▶ Document section:
__________________________________________________

Re:     Piper Sandler Companies
Form 10-K Filed February 25, 2021
File No. 001-31720

Dear Messrs. Volley and Pande:

On behalf of Piper Sandler Companies (individually and collectively with its subsidiaries, “Piper Sandler,” the “Company,” “we,” “us,” or “our”), I am pleased to submit this response to the comments provided by the Staff on the above-referenced Form 10-K, as set forth in your letter dated August 27, 2021.

On behalf of the Company, I hereby acknowledge that (i) Piper Sandler is responsible for the adequacy and accuracy of the disclosure in this filing, (ii) Staff comments or changes to disclosure in response to Staff comments in the filings reviewed by the Staff do not foreclose the Securities and Exchange Commission from taking any action with respect to this filing, and (iii) Piper Sandler may not assert Staff comments as a defense in any proceeding initiated by the Securities and Exchange Commission or any person under the federal securities laws of the United States.

For convenience, each of the Staff’s consecutively numbered comments is set forth herein, followed by the response of Piper Sandler.

__________________________________________________

▶ Entries:

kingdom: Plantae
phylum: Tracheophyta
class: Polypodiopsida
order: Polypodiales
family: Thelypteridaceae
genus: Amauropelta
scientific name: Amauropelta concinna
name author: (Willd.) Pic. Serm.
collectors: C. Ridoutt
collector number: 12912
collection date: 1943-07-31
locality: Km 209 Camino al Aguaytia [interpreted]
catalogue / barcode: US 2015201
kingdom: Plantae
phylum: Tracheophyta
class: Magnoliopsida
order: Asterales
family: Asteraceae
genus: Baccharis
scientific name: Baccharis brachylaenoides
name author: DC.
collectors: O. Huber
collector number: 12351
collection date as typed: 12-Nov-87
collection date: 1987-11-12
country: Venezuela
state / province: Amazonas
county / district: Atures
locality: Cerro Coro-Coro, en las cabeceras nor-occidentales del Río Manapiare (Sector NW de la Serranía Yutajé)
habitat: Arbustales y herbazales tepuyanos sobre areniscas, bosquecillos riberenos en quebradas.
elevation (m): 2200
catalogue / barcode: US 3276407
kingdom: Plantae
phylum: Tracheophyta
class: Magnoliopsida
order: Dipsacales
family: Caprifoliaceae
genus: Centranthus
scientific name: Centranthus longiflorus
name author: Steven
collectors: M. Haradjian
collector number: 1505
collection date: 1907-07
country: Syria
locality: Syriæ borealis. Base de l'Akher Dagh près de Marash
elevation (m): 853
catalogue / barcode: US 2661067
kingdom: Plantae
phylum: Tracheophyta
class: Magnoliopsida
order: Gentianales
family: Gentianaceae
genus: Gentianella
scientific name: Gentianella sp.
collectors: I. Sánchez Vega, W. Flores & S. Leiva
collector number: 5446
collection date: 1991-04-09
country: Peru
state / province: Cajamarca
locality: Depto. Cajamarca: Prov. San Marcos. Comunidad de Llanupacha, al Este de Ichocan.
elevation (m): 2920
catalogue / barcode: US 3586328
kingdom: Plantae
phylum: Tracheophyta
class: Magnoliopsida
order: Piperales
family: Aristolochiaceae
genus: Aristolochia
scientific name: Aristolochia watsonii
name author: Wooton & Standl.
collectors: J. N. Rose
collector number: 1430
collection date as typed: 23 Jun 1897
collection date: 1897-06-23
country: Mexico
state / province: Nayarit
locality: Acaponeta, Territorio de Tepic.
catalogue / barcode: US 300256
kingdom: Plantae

__________________________________________________

▶ Directions for this task: Continue the Piper Sandler letter responding to Staff comments on its Form 10-K from the point where it stops.

▶ In response:
Form 10-K Filed February 25, 2021
Note 4 Acquisitions, page 72

1.Comment: Please revise future filings to more clearly disclose the information required by ASC 805-30-50-1 for each of your business combinations. Refer to ASC 805-10-55-41 for example illustrative disclosure. Please provide us your proposed disclosure for the SOP Holdings LLC acquisition.

Response: We will revise future filings to more clearly disclose the consideration paid for each of our acquisitions as outlined in Financial Accounting Standards Board (“FASB”) Accounting Standards Codification (“ASC”) 805-30-50-1(b). An example of our proposed revised disclosure for the acquisition of SOP Holdings, LLC and its subsidiaries, including Sandler O’Neil & Partners, L.P. (collectively, “Sandler O’Neil”) is included within Exhibit A attached hereto. As noted in our response to Comment 2 below, the vast majority of equity granted in conjunction with our acquisitions contain service conditions. As such, the value of these equity grants is expensed over the vesting period and does not impact the value of net assets acquired.


1


Form 10-K Filed February 25, 2021
SOP Holdings LLC, page 72

2.Comment: Please tell us how you accounted for the restricted shares granted to employees valued at $124.9 million and the acquisition-related compensation arrangement with employees valued at $113.9 million. Please tell us how you determined if they represent replacement awards and also how you determined the amount that should be accounted for as consideration transferred and the amount that should be recognized as compensation cost in the post-combination periods. Please cite the specific accounting guidance you considered in your accounting determination. Additionally, please tell us the amounts and line items where the items are presented in your 2020 financial statements, including the Consolidated Statements of Changes in Stockholders’ Equity.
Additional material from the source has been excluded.